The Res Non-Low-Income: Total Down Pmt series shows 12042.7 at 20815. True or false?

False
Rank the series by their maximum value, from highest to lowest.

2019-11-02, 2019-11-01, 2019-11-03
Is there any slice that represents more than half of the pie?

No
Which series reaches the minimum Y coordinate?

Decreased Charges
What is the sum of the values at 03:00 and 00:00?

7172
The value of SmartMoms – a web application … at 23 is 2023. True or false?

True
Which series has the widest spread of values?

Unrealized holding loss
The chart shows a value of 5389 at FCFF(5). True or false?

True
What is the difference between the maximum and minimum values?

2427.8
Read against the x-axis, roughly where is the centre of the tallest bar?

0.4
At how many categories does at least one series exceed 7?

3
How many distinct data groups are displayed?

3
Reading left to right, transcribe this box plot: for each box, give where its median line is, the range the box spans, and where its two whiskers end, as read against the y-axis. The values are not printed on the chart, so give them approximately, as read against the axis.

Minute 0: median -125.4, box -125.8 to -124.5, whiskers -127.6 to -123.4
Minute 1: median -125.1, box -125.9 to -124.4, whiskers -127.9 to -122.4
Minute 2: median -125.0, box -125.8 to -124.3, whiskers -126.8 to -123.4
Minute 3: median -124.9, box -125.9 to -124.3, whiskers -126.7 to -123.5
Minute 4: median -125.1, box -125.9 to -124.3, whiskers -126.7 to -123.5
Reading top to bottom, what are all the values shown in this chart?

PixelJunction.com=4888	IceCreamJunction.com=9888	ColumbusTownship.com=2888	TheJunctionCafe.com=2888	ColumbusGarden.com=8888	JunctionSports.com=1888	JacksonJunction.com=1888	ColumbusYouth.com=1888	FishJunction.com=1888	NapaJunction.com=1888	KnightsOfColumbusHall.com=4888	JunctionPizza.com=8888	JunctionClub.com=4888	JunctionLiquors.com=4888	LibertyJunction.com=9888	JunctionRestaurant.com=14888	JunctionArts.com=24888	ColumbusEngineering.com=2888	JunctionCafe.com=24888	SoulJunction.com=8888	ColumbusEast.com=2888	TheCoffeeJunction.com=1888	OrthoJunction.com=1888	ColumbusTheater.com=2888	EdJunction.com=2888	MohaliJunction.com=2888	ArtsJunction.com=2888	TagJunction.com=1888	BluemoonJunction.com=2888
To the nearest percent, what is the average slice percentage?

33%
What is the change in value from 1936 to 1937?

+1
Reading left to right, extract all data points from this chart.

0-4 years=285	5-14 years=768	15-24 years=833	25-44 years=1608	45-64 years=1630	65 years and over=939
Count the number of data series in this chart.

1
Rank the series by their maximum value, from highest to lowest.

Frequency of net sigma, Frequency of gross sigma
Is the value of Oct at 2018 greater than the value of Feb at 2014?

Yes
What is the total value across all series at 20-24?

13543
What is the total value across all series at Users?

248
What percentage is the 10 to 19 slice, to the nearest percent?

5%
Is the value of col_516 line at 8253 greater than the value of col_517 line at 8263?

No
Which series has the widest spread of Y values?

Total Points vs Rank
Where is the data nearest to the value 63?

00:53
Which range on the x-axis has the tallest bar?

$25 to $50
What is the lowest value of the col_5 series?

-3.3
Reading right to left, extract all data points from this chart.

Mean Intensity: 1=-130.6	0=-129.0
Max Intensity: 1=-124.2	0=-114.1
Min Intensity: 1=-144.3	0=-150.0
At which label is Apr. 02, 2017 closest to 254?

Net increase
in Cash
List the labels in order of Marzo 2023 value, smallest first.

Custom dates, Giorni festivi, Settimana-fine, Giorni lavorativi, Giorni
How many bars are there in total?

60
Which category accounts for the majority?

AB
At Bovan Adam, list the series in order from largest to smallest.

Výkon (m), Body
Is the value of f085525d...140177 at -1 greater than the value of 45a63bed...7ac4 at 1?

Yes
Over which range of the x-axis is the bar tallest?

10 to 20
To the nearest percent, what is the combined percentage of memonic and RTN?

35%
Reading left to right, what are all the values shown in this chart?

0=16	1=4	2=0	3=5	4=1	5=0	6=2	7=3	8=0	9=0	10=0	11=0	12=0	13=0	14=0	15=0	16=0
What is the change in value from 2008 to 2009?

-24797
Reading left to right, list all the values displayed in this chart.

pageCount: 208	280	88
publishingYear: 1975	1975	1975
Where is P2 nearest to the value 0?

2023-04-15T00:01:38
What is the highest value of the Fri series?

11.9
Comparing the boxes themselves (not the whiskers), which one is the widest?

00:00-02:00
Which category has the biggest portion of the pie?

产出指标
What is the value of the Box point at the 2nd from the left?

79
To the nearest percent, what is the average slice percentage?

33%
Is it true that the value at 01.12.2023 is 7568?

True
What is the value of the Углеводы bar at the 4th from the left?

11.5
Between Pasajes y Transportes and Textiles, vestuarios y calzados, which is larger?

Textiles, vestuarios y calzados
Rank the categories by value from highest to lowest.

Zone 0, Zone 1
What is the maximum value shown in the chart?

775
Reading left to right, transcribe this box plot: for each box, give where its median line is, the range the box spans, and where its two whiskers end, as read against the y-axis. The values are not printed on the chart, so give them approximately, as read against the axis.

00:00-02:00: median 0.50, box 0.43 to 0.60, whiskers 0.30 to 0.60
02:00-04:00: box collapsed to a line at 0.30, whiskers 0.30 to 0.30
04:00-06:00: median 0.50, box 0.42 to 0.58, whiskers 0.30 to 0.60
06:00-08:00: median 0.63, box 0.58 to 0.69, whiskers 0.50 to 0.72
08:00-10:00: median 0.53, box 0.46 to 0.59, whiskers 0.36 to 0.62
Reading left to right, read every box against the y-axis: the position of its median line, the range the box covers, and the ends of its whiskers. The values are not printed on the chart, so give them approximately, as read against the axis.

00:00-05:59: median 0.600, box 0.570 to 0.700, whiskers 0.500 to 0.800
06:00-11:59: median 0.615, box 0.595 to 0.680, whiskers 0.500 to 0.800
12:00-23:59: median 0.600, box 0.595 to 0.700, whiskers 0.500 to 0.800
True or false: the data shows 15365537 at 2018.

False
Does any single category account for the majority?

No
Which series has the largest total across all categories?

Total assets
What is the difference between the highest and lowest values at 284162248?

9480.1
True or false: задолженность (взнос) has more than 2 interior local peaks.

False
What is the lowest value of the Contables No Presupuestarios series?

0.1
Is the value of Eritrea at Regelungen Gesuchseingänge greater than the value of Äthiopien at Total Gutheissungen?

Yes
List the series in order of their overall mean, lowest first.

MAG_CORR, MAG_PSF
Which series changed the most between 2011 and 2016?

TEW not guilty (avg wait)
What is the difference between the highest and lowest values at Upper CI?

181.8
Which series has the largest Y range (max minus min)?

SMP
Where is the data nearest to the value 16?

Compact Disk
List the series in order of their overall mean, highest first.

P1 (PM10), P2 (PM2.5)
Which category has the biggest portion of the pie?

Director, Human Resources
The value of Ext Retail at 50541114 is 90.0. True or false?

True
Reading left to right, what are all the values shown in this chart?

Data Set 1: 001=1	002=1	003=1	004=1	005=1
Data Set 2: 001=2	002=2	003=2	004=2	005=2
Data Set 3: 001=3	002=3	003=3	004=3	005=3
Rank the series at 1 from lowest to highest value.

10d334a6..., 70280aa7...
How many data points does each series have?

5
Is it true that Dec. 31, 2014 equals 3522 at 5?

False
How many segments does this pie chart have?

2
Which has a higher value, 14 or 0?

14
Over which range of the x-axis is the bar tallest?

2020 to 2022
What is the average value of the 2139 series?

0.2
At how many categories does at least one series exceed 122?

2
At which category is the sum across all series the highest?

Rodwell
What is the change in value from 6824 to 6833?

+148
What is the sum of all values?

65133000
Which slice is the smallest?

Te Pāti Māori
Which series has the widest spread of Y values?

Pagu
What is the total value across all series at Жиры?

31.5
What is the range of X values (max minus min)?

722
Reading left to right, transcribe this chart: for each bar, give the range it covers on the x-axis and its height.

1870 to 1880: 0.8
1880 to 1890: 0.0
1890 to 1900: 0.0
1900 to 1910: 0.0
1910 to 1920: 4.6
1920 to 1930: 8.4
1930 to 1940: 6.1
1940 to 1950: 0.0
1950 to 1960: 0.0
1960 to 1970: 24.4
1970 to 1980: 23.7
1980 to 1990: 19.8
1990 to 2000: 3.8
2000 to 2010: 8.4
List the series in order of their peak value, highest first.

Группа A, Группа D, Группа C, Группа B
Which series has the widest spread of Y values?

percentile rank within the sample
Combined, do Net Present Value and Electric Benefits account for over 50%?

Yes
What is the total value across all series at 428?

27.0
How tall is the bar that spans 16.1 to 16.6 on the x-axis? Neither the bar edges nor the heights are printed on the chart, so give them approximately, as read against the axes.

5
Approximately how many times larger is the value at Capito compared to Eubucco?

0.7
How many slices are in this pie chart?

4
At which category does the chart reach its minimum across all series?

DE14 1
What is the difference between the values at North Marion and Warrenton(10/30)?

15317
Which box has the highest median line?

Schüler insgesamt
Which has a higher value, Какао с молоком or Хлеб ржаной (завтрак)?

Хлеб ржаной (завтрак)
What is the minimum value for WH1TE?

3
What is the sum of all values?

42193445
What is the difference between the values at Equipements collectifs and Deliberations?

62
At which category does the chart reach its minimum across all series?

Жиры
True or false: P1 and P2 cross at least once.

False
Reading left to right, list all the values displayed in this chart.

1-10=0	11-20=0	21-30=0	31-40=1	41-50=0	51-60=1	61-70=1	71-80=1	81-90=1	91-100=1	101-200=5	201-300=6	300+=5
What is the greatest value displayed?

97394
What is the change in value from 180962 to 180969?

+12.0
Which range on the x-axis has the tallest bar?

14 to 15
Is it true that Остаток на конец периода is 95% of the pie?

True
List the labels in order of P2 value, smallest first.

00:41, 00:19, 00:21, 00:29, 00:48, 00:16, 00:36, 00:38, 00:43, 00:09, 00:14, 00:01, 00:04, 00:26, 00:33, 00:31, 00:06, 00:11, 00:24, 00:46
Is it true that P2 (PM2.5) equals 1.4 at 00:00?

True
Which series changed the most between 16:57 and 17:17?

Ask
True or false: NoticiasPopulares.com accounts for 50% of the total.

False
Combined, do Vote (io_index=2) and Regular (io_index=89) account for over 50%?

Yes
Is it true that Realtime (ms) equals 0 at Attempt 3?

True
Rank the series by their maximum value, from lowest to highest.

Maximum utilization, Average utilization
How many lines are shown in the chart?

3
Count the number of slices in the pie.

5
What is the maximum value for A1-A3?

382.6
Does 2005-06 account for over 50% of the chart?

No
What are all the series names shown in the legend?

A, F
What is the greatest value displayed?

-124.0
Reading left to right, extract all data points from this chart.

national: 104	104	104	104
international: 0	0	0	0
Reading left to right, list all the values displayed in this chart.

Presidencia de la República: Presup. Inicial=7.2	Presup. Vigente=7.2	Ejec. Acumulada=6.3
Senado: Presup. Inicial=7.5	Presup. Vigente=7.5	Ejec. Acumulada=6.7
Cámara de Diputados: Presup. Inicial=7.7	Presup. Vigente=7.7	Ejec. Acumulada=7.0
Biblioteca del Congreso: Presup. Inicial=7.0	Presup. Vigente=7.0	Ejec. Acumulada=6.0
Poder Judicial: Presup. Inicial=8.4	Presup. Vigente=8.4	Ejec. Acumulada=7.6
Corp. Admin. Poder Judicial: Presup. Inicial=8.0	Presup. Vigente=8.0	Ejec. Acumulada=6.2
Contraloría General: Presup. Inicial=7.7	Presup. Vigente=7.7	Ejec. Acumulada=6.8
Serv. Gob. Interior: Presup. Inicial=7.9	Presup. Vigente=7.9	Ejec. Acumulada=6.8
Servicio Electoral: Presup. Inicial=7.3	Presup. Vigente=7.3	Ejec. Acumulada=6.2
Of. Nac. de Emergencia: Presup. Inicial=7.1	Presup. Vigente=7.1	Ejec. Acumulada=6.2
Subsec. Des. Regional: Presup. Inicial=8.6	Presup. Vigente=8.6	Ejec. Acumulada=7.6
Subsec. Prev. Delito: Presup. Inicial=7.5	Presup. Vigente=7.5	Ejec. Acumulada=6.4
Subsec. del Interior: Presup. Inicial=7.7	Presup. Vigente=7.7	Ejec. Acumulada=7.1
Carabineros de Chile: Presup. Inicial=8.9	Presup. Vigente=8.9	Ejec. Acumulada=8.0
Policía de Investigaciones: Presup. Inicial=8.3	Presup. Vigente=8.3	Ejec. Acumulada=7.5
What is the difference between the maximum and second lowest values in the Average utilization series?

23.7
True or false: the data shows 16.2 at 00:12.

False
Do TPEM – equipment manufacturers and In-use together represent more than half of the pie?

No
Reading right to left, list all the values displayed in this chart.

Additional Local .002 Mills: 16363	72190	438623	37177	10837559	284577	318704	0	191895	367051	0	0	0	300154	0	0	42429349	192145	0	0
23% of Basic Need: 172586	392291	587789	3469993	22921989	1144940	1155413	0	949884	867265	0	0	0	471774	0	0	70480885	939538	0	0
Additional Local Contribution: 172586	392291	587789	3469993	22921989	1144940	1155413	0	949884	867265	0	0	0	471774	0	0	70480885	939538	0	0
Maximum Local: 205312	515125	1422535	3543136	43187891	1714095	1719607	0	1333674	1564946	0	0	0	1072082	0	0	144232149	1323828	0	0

——————

- _Your task_: Please locate every line in the items above that contains the word "Intensity", and copy each of those lines out in full.

- _Solved exercise_:
Mean Intensity: 1=-130.6	0=-129.0
Max Intensity: 1=-124.2	0=-114.1
Min Intensity: 1=-144.3	0=-150.0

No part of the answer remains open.